Paparker hasn’t been very embarrassing. But I’m also a victim of the sexy call. We took Parker and the dogs for a walk and Parker whistled at a lady in tight worjoust closthes who was jogging Past us.

Fortunately in the distance I think I saw her laugh but I could easily have beeen slapped.
 
Kiwi has on a few occasions been in 'amazon death mode' and aggressively charged right over the edge of his cage. Being a flightless bird, this makes for a fairly humorous decent to the floor followed by the scuttle of shame (noises of indignantion included) back up the side of the cage.. Sorry buddy, I will totally laugh every time (once verified he isn't hurt, beyond pride) because even animals are subject to some good old fashion instant karma when being a total jerk face!
 
I posted this in a similar thread, but I always do the cat call whistle to Peanut because she usually does it back. I walked out on the porch one day while the fed-ex guy was delivering a package to the neighbors and without thinking I did the cat call. Of course Peanut didn't do it back that time and the guy looked over at me like I whistled at him. So I'm the one who whistled, but it's the bird's fault because I wouldn't have done it otherwise.

She also poops on the arms of the chairs all the time and one time I didn't notice that I put my hand in it and I smeared it right on my face.
 
Sludge the purple crown was a very VERY loving little bird, in a physical sense, and he didn’t mind who or what he did it with or to or at... me, hubby, shoes, houseguests... “just sit back and think of England it’ll be over soon!” When you’re that cute & only a few inches long you can get away with anything!
 
When the Rb wolf-whistles, it's in a very parroty-sounding non-whistle "RIT ROO!" so I'm probably safe from much embarrassment there...
[ame="https://www.youtube.com/watch?v=FNDMwAzAOkI"]rickeybirdproductions: "RIT-ROO!" - YouTube[/ame]
 
This isn't very embarrassing, but it was a bit. I teach special education and last year, I had my U2 in the room. A student was adamant that he was going to teach her a new word--he hadn't met Noodles before. Anyway, he started getting in her face and yelling (edit- LOUDLY saying) "turtle" and I calmly explained that cockatoos weren't the best talkers and while they could talk, it usually took several instances of exposure to a word before they picked it up (while explaining that he needed to step back a bit etc).
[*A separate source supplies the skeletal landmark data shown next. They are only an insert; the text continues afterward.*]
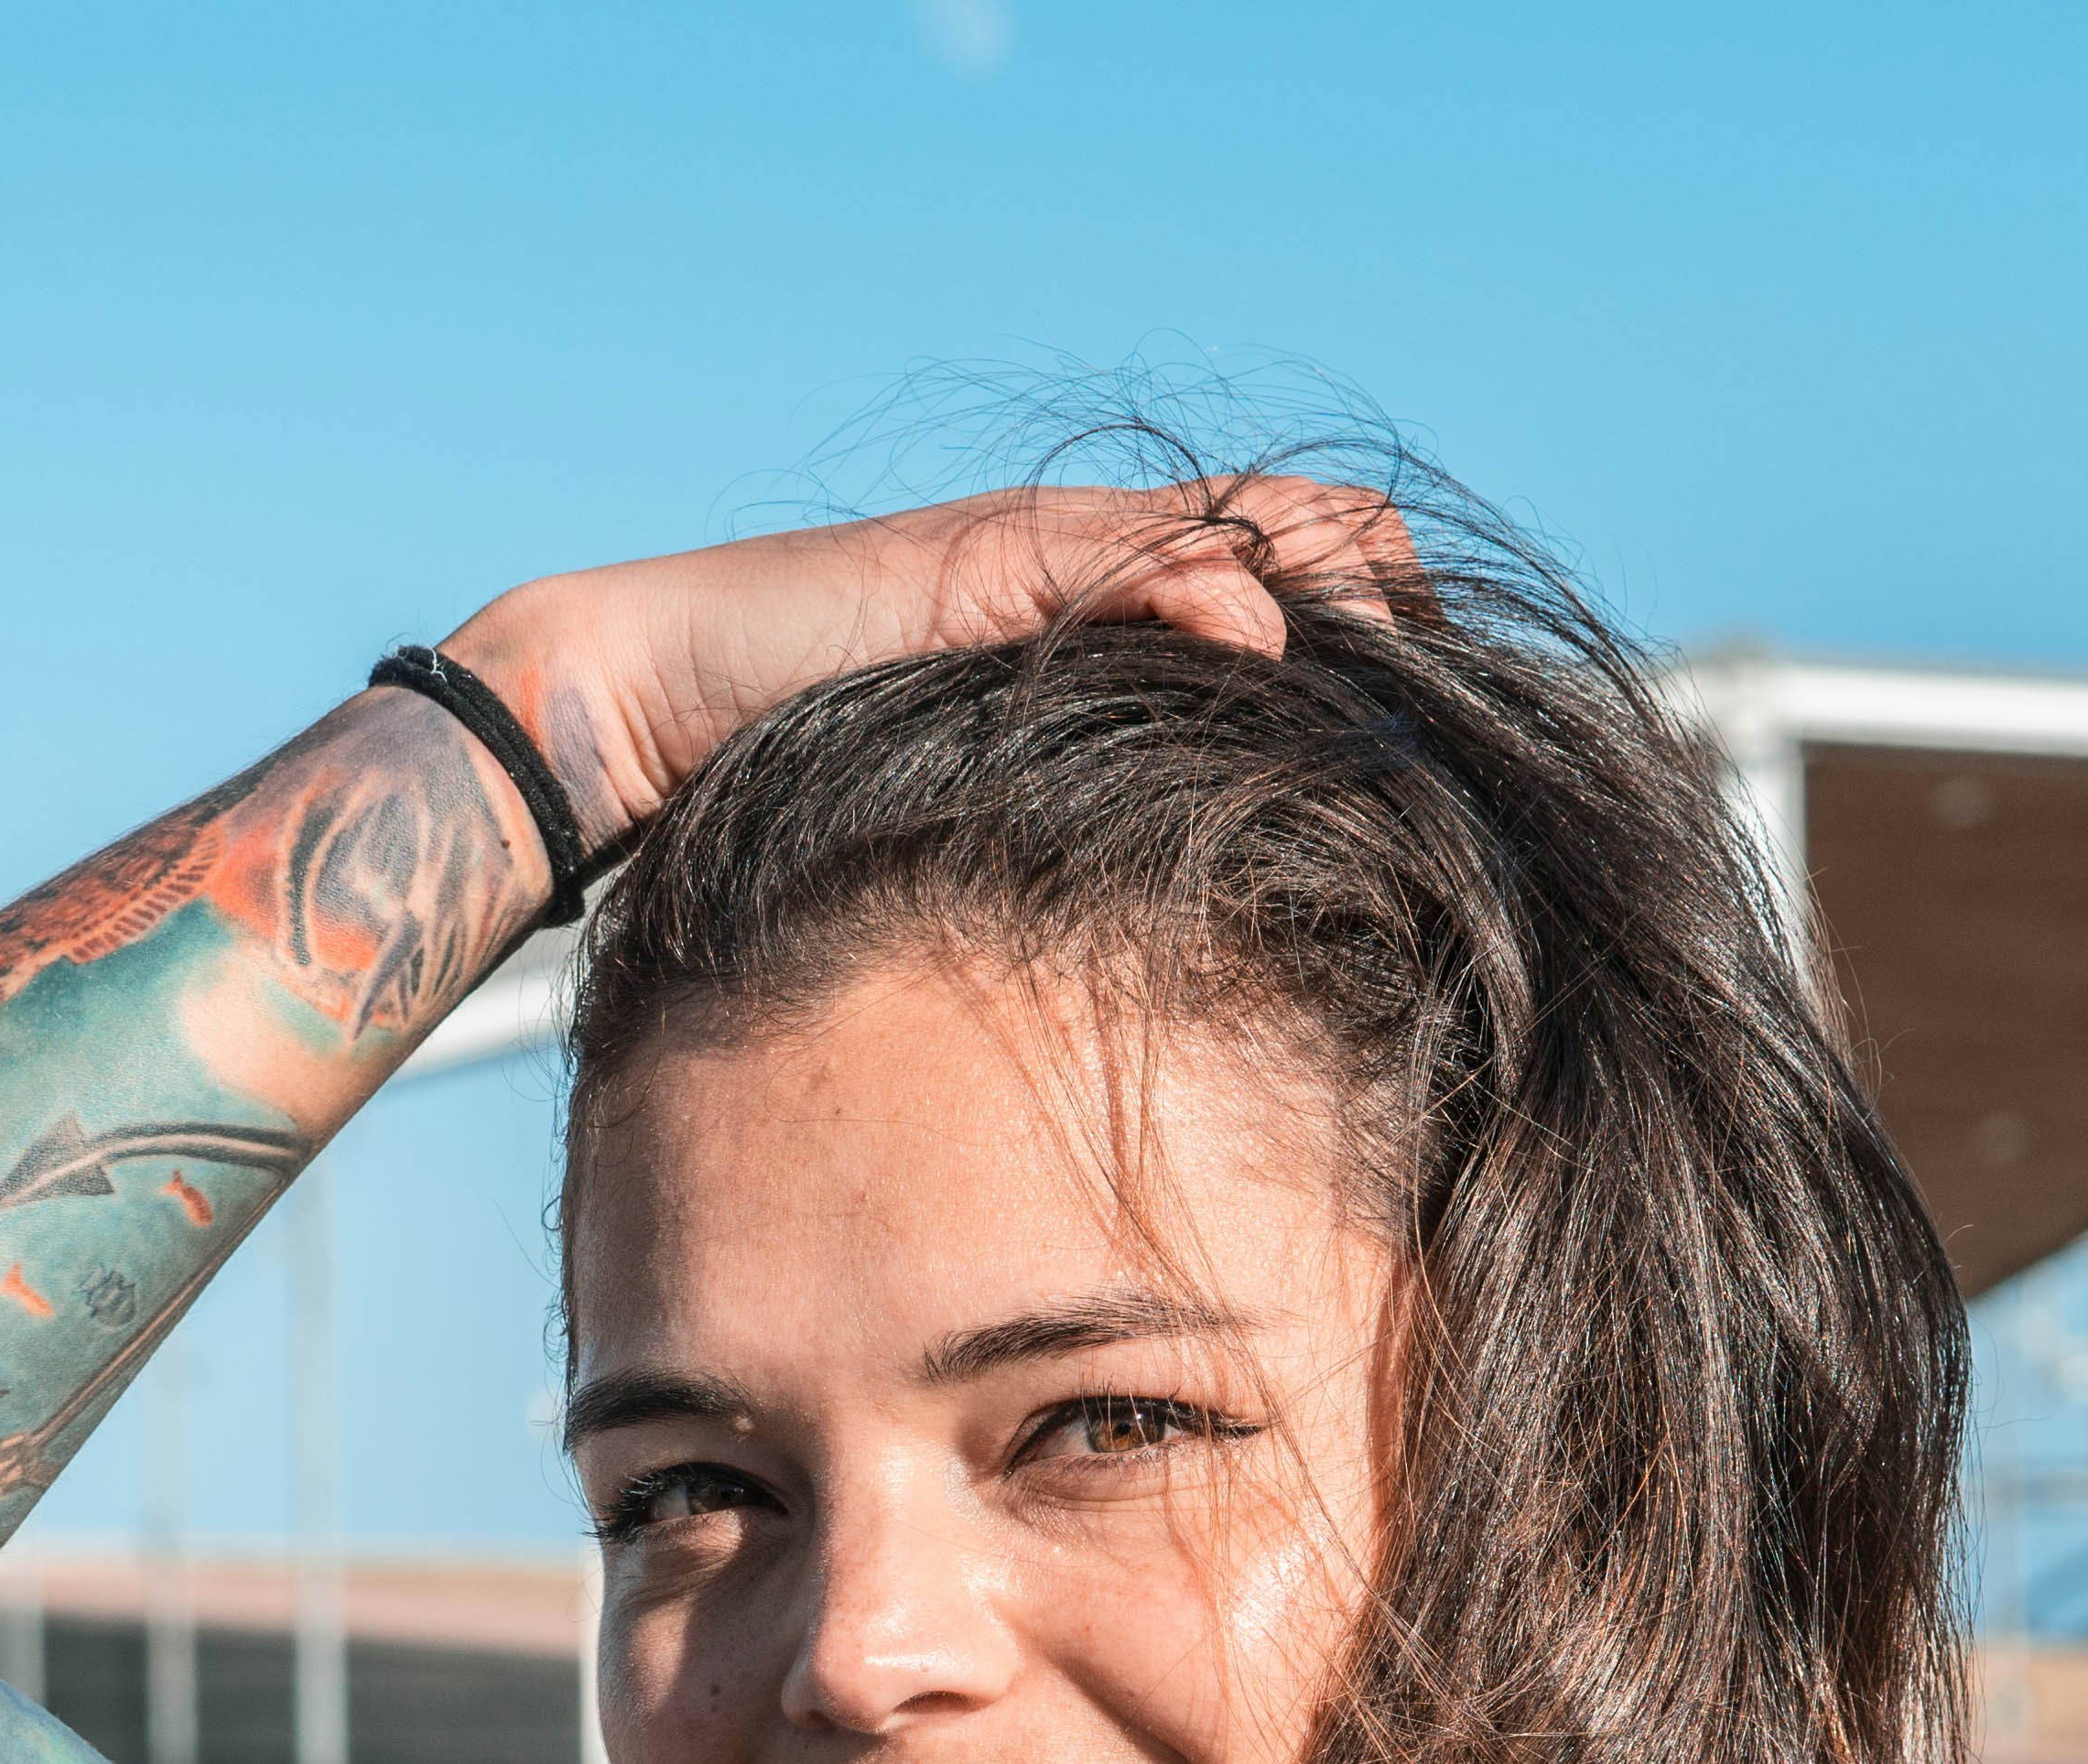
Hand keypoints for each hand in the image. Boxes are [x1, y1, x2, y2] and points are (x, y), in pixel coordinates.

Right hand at [438, 479, 1416, 849]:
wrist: (642, 705)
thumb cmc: (793, 775)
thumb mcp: (969, 799)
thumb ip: (1072, 815)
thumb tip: (1182, 912)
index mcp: (1094, 607)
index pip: (1280, 573)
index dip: (1375, 628)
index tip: (1437, 711)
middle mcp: (1081, 559)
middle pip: (1298, 529)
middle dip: (1389, 598)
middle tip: (1445, 682)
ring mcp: (1032, 550)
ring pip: (1233, 528)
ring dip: (1331, 582)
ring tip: (1399, 641)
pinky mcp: (980, 564)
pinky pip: (1120, 561)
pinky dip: (1202, 592)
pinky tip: (1259, 642)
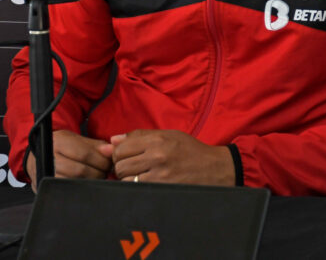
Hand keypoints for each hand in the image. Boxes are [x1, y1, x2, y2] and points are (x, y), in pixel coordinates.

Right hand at [26, 130, 111, 191]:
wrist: (38, 156)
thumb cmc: (62, 147)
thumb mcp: (77, 140)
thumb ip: (96, 145)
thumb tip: (112, 150)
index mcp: (59, 142)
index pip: (85, 154)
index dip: (102, 160)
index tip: (111, 163)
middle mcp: (49, 158)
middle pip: (81, 171)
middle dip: (99, 172)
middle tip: (105, 172)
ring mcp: (46, 175)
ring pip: (75, 182)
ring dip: (91, 181)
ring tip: (97, 177)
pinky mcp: (46, 188)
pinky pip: (67, 191)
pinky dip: (81, 189)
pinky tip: (87, 185)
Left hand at [107, 129, 234, 186]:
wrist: (214, 169)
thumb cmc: (190, 151)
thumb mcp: (169, 136)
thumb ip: (139, 136)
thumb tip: (110, 141)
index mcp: (158, 140)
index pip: (120, 148)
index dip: (119, 153)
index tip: (128, 156)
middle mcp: (157, 156)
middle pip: (119, 165)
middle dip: (122, 167)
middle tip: (135, 167)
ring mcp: (159, 175)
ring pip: (124, 180)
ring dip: (128, 179)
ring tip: (142, 176)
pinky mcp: (161, 189)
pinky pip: (135, 190)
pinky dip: (136, 188)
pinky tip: (146, 184)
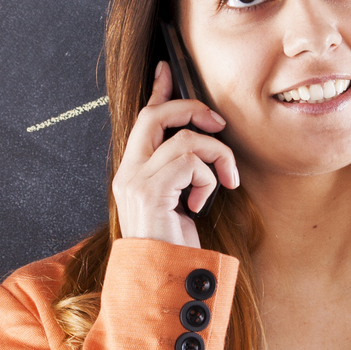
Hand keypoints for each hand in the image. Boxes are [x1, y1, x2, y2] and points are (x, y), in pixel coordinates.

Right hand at [110, 61, 239, 248]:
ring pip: (185, 138)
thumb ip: (182, 176)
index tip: (167, 69)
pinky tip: (203, 203)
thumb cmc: (174, 248)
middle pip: (155, 115)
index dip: (157, 91)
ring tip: (223, 182)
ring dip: (216, 156)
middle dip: (191, 109)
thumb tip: (202, 150)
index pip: (142, 120)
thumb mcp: (179, 204)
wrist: (163, 280)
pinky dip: (208, 177)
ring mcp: (136, 181)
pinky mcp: (151, 191)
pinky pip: (191, 161)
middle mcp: (127, 173)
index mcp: (132, 173)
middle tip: (218, 124)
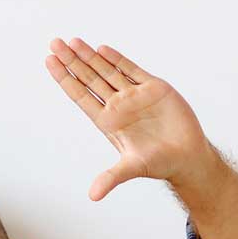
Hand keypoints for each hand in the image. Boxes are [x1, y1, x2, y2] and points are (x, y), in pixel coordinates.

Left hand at [44, 38, 219, 201]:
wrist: (188, 156)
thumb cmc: (159, 164)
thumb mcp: (132, 169)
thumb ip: (112, 178)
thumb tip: (93, 196)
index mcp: (108, 121)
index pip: (81, 95)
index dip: (65, 79)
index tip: (50, 61)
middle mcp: (118, 106)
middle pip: (89, 79)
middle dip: (72, 61)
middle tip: (54, 43)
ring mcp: (135, 95)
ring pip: (107, 71)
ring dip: (90, 56)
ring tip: (72, 41)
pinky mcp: (154, 88)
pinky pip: (132, 69)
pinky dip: (117, 59)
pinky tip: (102, 50)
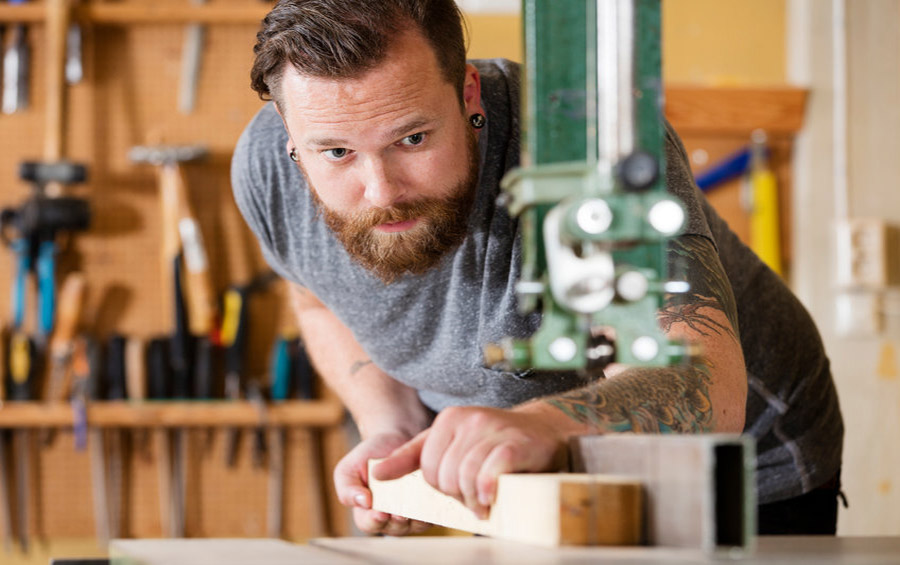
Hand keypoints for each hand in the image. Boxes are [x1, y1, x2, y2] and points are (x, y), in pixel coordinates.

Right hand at [333, 432, 432, 534]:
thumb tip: (362, 502)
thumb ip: (347, 487)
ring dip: (417, 519)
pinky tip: (434, 501)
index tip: (380, 512)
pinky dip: (435, 509)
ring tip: (418, 508)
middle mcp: (391, 519)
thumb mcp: (349, 468)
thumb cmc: (369, 455)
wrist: (395, 439)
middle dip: (397, 522)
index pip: (369, 524)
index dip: (374, 521)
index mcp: (368, 513)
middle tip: (400, 514)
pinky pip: (435, 513)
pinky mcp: (431, 507)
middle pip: (394, 528)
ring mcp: (412, 515)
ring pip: (416, 524)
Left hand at [372, 406, 567, 518]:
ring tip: (485, 500)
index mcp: (449, 419)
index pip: (427, 469)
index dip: (441, 488)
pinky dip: (488, 492)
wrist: (544, 430)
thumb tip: (377, 474)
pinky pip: (488, 475)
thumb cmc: (495, 443)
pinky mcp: (514, 445)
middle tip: (475, 497)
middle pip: (445, 477)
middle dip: (458, 496)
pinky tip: (493, 496)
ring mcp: (492, 430)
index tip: (458, 489)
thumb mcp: (452, 443)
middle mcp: (468, 420)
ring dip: (475, 500)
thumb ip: (413, 457)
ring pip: (465, 479)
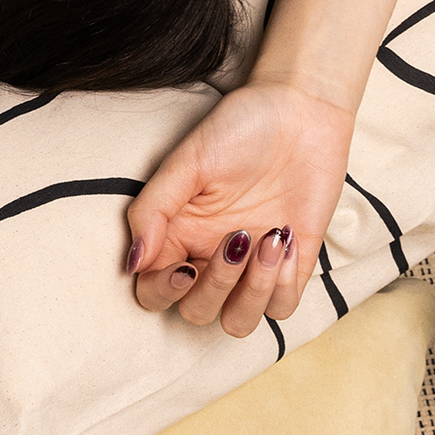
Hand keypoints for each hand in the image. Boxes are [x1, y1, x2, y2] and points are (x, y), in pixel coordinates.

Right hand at [123, 75, 354, 336]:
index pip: (153, 291)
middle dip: (217, 286)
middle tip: (237, 239)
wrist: (302, 112)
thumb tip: (133, 262)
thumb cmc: (240, 129)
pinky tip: (286, 240)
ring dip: (252, 292)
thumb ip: (153, 211)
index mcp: (178, 234)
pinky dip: (283, 286)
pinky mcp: (291, 265)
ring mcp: (251, 266)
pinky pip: (282, 308)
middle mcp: (210, 256)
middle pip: (197, 313)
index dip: (164, 291)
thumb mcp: (187, 162)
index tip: (185, 266)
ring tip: (268, 240)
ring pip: (239, 322)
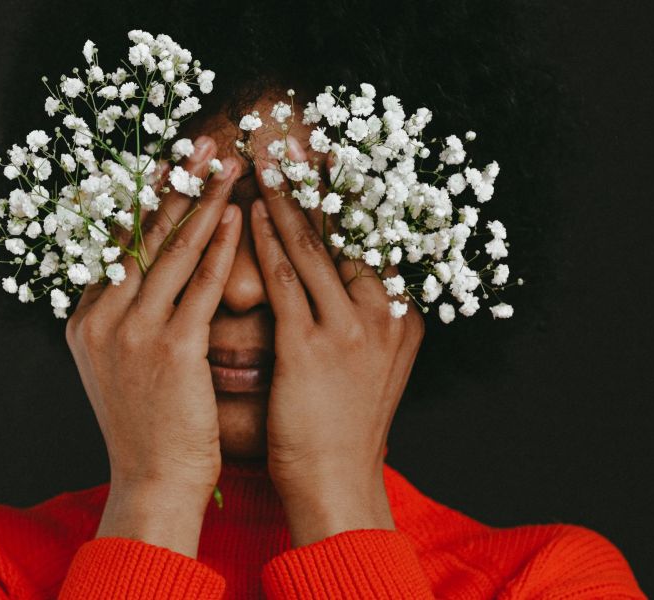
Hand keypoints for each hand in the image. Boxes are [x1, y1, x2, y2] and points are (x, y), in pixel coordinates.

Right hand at [65, 137, 241, 557]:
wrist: (153, 481)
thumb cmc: (147, 426)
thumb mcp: (120, 365)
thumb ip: (126, 319)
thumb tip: (151, 276)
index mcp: (85, 319)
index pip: (115, 244)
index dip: (144, 199)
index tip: (169, 164)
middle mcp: (100, 318)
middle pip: (141, 235)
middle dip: (174, 186)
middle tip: (201, 145)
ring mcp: (132, 332)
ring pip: (171, 251)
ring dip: (202, 203)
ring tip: (225, 167)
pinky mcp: (171, 349)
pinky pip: (200, 285)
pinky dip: (219, 247)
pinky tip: (236, 216)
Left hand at [250, 136, 424, 547]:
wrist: (337, 480)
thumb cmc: (344, 423)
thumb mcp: (372, 363)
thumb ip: (366, 317)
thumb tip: (345, 276)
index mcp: (403, 314)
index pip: (375, 239)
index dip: (352, 196)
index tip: (331, 158)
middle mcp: (386, 313)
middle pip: (349, 231)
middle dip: (318, 185)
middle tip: (295, 143)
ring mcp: (352, 328)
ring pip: (315, 247)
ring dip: (286, 201)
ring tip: (266, 164)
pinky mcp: (312, 346)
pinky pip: (285, 279)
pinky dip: (267, 241)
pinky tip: (250, 214)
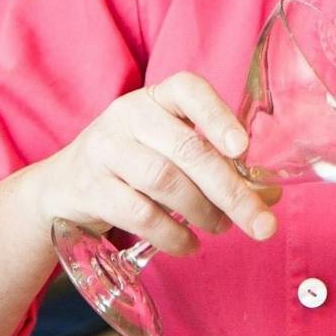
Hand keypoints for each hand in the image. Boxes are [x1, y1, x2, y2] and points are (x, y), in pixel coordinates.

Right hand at [31, 72, 279, 254]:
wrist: (64, 184)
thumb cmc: (138, 159)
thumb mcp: (172, 144)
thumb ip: (217, 161)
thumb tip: (270, 196)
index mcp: (159, 96)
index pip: (189, 90)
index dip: (218, 116)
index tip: (243, 147)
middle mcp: (130, 114)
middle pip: (187, 149)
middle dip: (230, 189)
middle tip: (260, 221)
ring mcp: (105, 149)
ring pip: (164, 180)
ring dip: (202, 211)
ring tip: (222, 227)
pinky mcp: (88, 188)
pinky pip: (138, 213)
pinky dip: (170, 234)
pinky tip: (189, 244)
The student kept going in a very obnoxious way...I repeated, "_____, it's not going to work, she won't just repeat a new word like that unless she has heard it many times before." No sooner did I finish my sentence when Noodles very clearly said, "turtle". She hasn't said it since LOLLLLL! Of course anytime any person walked into the room for the rest of the day I got to hear a very shrill "I TAUGHT THAT BIRD A NEW WORD-TURTLE! SAY TURTLE NOODLES!!!" (of course, she didn't say it again).